[Start of section]

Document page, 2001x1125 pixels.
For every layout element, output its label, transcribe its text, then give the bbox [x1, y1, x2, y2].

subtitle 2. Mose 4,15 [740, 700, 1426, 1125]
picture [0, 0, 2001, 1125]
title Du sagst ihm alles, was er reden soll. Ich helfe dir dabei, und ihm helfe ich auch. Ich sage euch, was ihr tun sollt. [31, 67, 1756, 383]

[End of section]

| DIRECTIVE |
After finding the line that contains "For every layout" in the records above, copy that line and each one after it exactly, through the final line.

| SOLUTION TO THE EXERCISE |
For every layout element, output its label, transcribe its text, then give the bbox [x1, y1, x2, y2].

subtitle 2. Mose 4,15 [740, 700, 1426, 1125]
picture [0, 0, 2001, 1125]
title Du sagst ihm alles, was er reden soll. Ich helfe dir dabei, und ihm helfe ich auch. Ich sage euch, was ihr tun sollt. [31, 67, 1756, 383]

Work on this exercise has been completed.